In the listing below, find each line that holds the string "begin" and copy it.

= DATASET ENTRIES =
· · · · ·

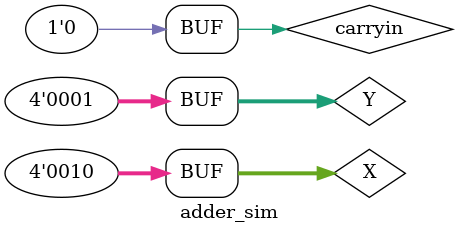
<source format=v>
`timescale 1ns / 1ps

module adder_sim;

reg [3:0] X, Y;
reg carryin;

wire [3:0] S;
wire carryout;

adder4 uut (carryin, X, Y, S, carryout);
initial begin
 X=0; Y=0; carryin =0;
 #1 X=1;
 #1 X=2;
 #1 Y=1;
end

endmodule

</source>
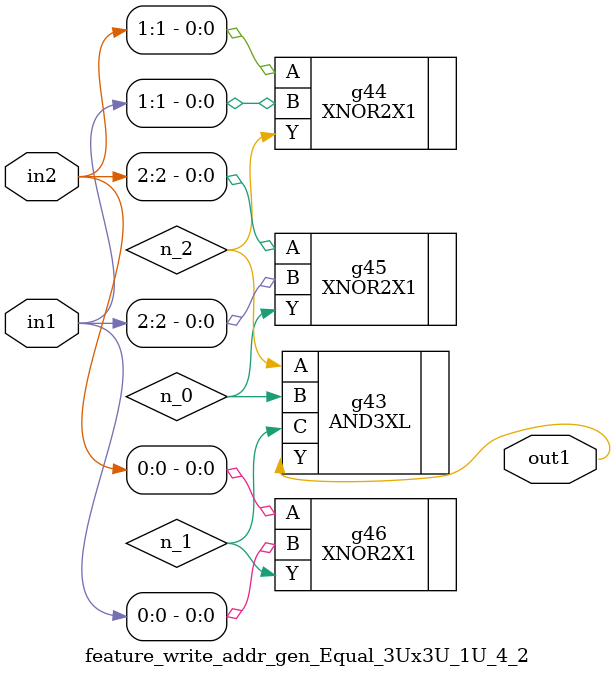
<source format=v>
`timescale 1ps / 1ps


module feature_write_addr_gen_Equal_3Ux3U_1U_4_2(in2, in1, out1);
  input [2:0] in2, in1;
  output out1;
  wire [2:0] in2, in1;
  wire out1;
  wire n_0, n_1, n_2;
  AND3XL g43(.A (n_2), .B (n_0), .C (n_1), .Y (out1));
  XNOR2X1 g44(.A (in2[1]), .B (in1[1]), .Y (n_2));
  XNOR2X1 g46(.A (in2[0]), .B (in1[0]), .Y (n_1));
  XNOR2X1 g45(.A (in2[2]), .B (in1[2]), .Y (n_0));
endmodule



</source>
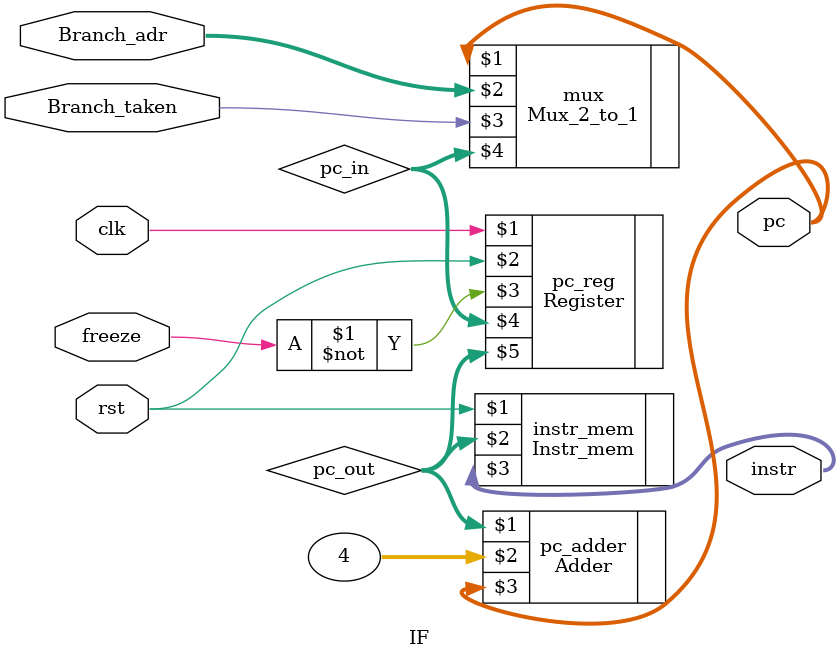
<source format=v>
`timescale 1ps/1ps
module IF(input clk, input rst,input freeze,input [31:0] Branch_adr,input Branch_taken,
output [31:0] pc,output [31:0] instr);

	wire [31:0] pc_in;
	wire [31:0] pc_out;

	Mux_2_to_1 mux(pc,Branch_adr,Branch_taken,pc_in);

	Register pc_reg(clk,rst,~freeze,pc_in,pc_out);
	
	Adder pc_adder(pc_out,32'd4,pc);
	
	Instr_mem instr_mem(rst,pc_out,instr);
	
endmodule

</source>
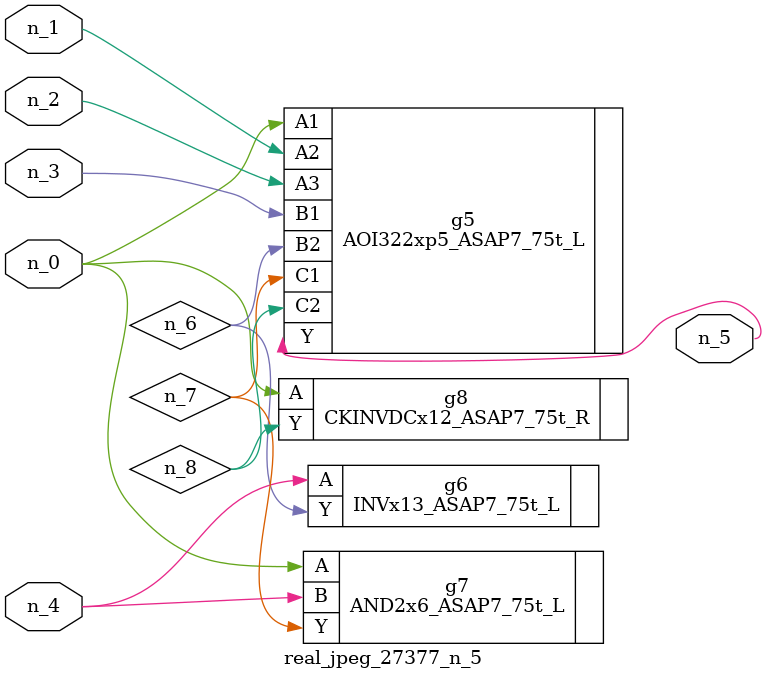
<source format=v>
module real_jpeg_27377_n_5 (n_4, n_0, n_1, n_2, n_3, n_5);

input n_4;
input n_0;
input n_1;
input n_2;
input n_3;

output n_5;

wire n_8;
wire n_6;
wire n_7;

AOI322xp5_ASAP7_75t_L g5 ( 
.A1(n_0),
.A2(n_1),
.A3(n_2),
.B1(n_3),
.B2(n_6),
.C1(n_7),
.C2(n_8),
.Y(n_5)
);

AND2x6_ASAP7_75t_L g7 ( 
.A(n_0),
.B(n_4),
.Y(n_7)
);

CKINVDCx12_ASAP7_75t_R g8 ( 
.A(n_0),
.Y(n_8)
);

INVx13_ASAP7_75t_L g6 ( 
.A(n_4),
.Y(n_6)
);


endmodule
</source>
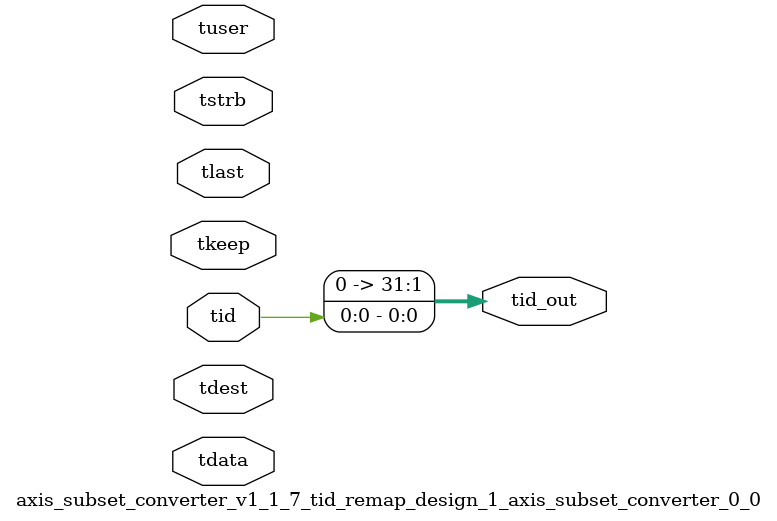
<source format=v>


`timescale 1ps/1ps

module axis_subset_converter_v1_1_7_tid_remap_design_1_axis_subset_converter_0_0 #
(
parameter C_S_AXIS_TID_WIDTH   = 1,
parameter C_S_AXIS_TUSER_WIDTH = 0,
parameter C_S_AXIS_TDATA_WIDTH = 0,
parameter C_S_AXIS_TDEST_WIDTH = 0,
parameter C_M_AXIS_TID_WIDTH   = 32
)
(
input  [(C_S_AXIS_TID_WIDTH   == 0 ? 1 : C_S_AXIS_TID_WIDTH)-1:0       ] tid,
input  [(C_S_AXIS_TDATA_WIDTH == 0 ? 1 : C_S_AXIS_TDATA_WIDTH)-1:0     ] tdata,
input  [(C_S_AXIS_TUSER_WIDTH == 0 ? 1 : C_S_AXIS_TUSER_WIDTH)-1:0     ] tuser,
input  [(C_S_AXIS_TDEST_WIDTH == 0 ? 1 : C_S_AXIS_TDEST_WIDTH)-1:0     ] tdest,
input  [(C_S_AXIS_TDATA_WIDTH/8)-1:0 ] tkeep,
input  [(C_S_AXIS_TDATA_WIDTH/8)-1:0 ] tstrb,
input                                                                    tlast,
output [(C_M_AXIS_TID_WIDTH   == 0 ? 1 : C_M_AXIS_TID_WIDTH)-1:0       ] tid_out
);

assign tid_out = {tid[0:0]};

endmodule


</source>
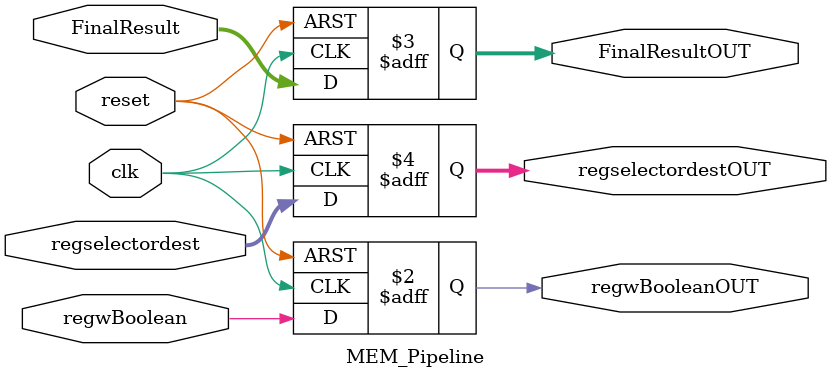
<source format=sv>
module MEM_Pipeline (input logic clk, reset,regwBoolean,
			  input logic [31:0] FinalResult,
			  input logic [3:0] regselectordest,
			  output logic regwBooleanOUT,
			  output logic [31:0] FinalResultOUT,
			  output logic [3:0] regselectordestOUT
);

	always_ff@(posedge clk, posedge reset)
		if(reset) begin
			regwBooleanOUT=0;
			FinalResultOUT=0;
			regselectordestOUT=0;
		end
		else begin
			regwBooleanOUT=regwBoolean;
			FinalResultOUT=FinalResult;
			regselectordestOUT=regselectordest;
		end
		
endmodule 

</source>
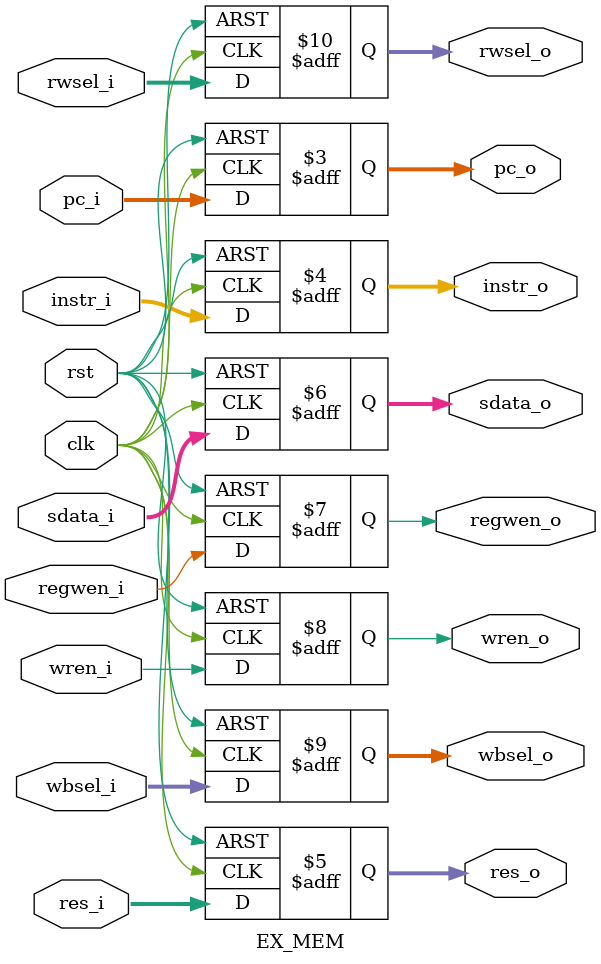
<source format=sv>
module EX_MEM (
  input  logic        clk, rst,
  input  logic [31:0] pc_i, instr_i, // pc added 4
  input  logic [31:0] res_i, sdata_i,
  input  logic        regwen_i,
  input  logic        wren_i,
  input  logic [1:0]  wbsel_i,
  input  logic [2:0]  rwsel_i,
  output logic [31:0] pc_o, instr_o,
  output logic [31:0] res_o, sdata_o,
  output logic        regwen_o,
  output logic        wren_o,
  output logic [1:0]  wbsel_o,
  output logic [2:0]  rwsel_o
);

  always_ff @(posedge clk or negedge rst) begin
    if (~rst) begin
      pc_o     <= 32'd0;
      instr_o  <= 32'd0;
      res_o    <= 32'd0;
      regwen_o <= 1'd0;
      wren_o   <= 1'd0;
      wbsel_o  <= 2'd0;
      rwsel_o  <= 3'd0;
      sdata_o  <= 32'd0;
    end else begin
      pc_o     <= pc_i;
      instr_o  <= instr_i;
      res_o    <= res_i;
      regwen_o <= regwen_i;
      wren_o   <= wren_i;
      wbsel_o  <= wbsel_i;
      rwsel_o  <= rwsel_i;
      sdata_o  <= sdata_i;
    end
  end

endmodule

</source>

· · · · ·

= TASK RESULT =
initial begin
		if(reset) begin
		else begin
  always_ff @(posedge clk or negedge rst) begin
    if (~rst) begin
    end else begin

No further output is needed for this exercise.